Are there simple models of Euclid's postulates that violate Pasch's theorem or Pasch's axiom?

While reading a paper (pdf) about the history of modern logic, I learned that some opinions (about deductive/axiomatic mathematics) typically attributed to David Hilbert can be traced back to Moritz Pasch. After googling for Moritz Pasch, I was surprised to learn that he had found important implicit assumptions in Euclid missing from the axioms/postulates. I read on wikipedia that both Pasch's theorem and Pasch's axiom cannot be derived from Euclid's postulates.

Are there simple models similar to elliptic and hyperbolic geometry for the parallel postulate that allow to illustrate this fact in a simple way?
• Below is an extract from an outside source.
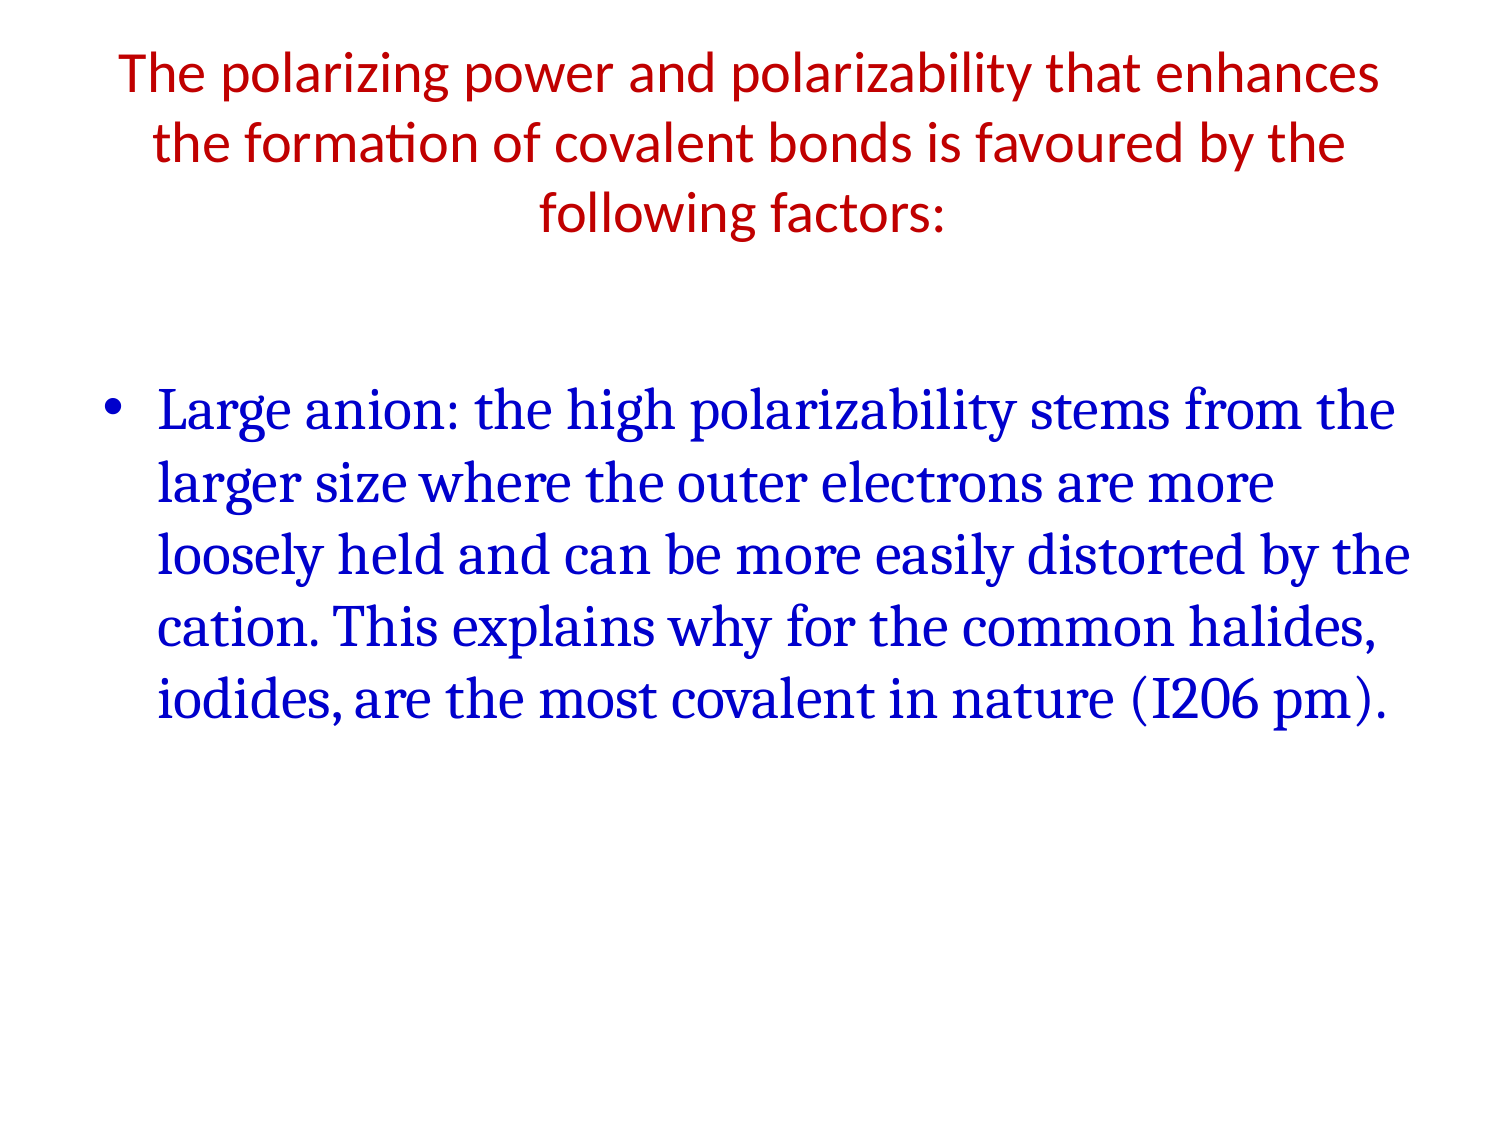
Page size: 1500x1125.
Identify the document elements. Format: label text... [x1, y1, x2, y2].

title The polarizing power and polarizability that enhances the formation of covalent bonds is favoured by the following factors: [75, 45, 1425, 233]
list Large anion: the high polarizability stems from the larger size where the outer electrons are more loosely held and can be more easily distorted by the cation. This explains why for the common halides, iodides, are the most covalent in nature (I206 pm). [87, 362, 1438, 813]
There are no simple models. To violate Pasch's Axiom in a Hilbert-type setup, we need to use a discontinuous solution of the Cauchy functional equation $f(x+y)=f(x)+f(y)$. Such a discontinuous solution requires (part of) the Axiom of Choice.

In ZF with added axiom that every set of reals is Lebesgue measurable, the Pasch Axiom is a theorem of a Hilbert-style axiomatization that leaves out the Pasch Axiom.

Remark: The first construction of a non-Paschian geometry that otherwise satisfies the full set of Hilbert's axioms is due to Szmielew. A proof that such a geometry must be of the Szmielew type was given by Adler.